## 課題文
===

事業者、特に中小企業にとって、経営危機となるようなリスクがどのくらい潜んでいるのか、チェックするためのリストを作成しました。自身の会社にどの程度の経営危機発生リスクがあるのか、確認してみましょう。

以下の質問に該当する場合、「はい」にチェックをつけてください。
最後にチェックした数をカウントし、現在の経営危機発生リスクを評価します。(所要時間:約15分)

【理念・行動規準の欠如による発生リスクをチェックしよう】


質問 回答
自社の経営理念を明確に定めていない。または定めているが、全取締役、監査役、従業員に浸透させていない。
経営理念から導かれる行動規準を定めていない。または定めているが、全取締役、監査役、従業員に浸透させていない。


【会社と株主・役員等との紛争発生リスク・内部統制リスクをチェックしよう】


質問 回答
株主総会を開催したことがない。開催していないのに議事録だけ作成したことがある。

===

## データ欄

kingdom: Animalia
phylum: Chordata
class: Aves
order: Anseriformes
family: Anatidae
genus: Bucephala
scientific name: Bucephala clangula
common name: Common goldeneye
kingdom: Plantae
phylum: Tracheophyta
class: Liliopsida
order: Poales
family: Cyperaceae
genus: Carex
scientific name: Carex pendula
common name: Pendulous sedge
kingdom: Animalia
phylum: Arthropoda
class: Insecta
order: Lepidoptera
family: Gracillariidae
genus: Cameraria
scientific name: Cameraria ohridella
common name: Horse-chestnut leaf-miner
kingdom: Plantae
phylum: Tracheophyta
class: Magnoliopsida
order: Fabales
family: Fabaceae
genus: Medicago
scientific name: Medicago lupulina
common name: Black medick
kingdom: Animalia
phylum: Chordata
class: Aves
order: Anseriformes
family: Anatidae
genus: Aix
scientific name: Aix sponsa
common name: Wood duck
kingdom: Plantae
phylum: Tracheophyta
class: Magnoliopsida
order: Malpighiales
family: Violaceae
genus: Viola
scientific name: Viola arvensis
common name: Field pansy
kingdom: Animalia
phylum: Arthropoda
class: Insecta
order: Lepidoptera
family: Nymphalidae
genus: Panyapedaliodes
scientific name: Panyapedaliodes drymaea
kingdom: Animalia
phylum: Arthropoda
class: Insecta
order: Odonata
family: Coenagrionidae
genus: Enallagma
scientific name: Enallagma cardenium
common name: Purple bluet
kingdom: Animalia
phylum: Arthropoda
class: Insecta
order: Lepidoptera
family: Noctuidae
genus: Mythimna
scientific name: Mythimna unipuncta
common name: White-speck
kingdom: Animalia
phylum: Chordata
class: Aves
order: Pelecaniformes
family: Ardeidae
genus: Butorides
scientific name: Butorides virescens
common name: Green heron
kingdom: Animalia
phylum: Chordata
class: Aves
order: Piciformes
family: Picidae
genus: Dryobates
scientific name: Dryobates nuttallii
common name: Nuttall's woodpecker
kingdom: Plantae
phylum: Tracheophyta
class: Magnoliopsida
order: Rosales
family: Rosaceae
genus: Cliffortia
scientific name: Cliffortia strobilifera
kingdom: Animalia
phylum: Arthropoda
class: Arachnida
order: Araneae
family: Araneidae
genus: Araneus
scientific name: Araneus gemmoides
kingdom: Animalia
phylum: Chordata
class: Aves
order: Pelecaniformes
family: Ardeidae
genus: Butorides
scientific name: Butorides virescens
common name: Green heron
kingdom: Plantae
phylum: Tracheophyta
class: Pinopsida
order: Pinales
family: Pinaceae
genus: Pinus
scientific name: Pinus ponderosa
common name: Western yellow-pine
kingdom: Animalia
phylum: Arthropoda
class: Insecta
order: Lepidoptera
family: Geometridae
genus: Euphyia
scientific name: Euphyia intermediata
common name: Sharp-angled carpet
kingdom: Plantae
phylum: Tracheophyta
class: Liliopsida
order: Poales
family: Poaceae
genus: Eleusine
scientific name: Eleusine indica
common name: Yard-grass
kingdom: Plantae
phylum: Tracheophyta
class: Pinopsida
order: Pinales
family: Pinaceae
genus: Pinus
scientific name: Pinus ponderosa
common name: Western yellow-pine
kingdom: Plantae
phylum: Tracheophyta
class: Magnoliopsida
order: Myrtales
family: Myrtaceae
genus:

===

経営危機リスクのチェックリストを、最後の質問のあとから書き継いでください。 データ欄の項目は、経営危機リスクのチェックリストとは関係ありません。

株主総会の開催に際して、招集通知は出さないか、一部の株主にしか出していない。
取締役会を設置しているが、開催したことがない。開催していないのに議事録だけ作成したことがある。
株主総会や取締役会は開催しているが、議事録を作っていないか、極めて簡単なものしか作っていない。
取締役が複数名いるが、互いの業務執行を監視監督し合ったことがない。
取締役の中に、名前だけ借りて、実際には何の業務執行も行っていない者がいる。
取締役や監査役が改選されたのに、商業登記を変更していない。
取締役や監査役が退任して、定数を下回っているのに新任を定めていない。
監査役は名目的に置いているだけで、実際に会計監査してもらったことはない。
会社の定款は、設立時に巷で売っている書籍やネットの書式をほとんどそのまま写して使っている。
株主名簿を作成していない。または作成しているが株式譲渡をしても株主名簿の名義書換手続をしていない。
定款を紛失している、定款がどこにあるかわからない。
株券発行会社だが、株券を発行せずに株式譲渡を実行している。
株主総会の決議を経ずに役員報酬を支給している。
役員に対する貸付や役員との取引を、取締役会又は株主総会の決議を経ずに行っている。
一部の株主に金品を渡したり有利な機会を提供したことがある。
配当可能利益が出ていないのに株主に配当したことがある。
株主からの株式買い取り要求に対し、会社法上の要件を検討せずに応じたことがある。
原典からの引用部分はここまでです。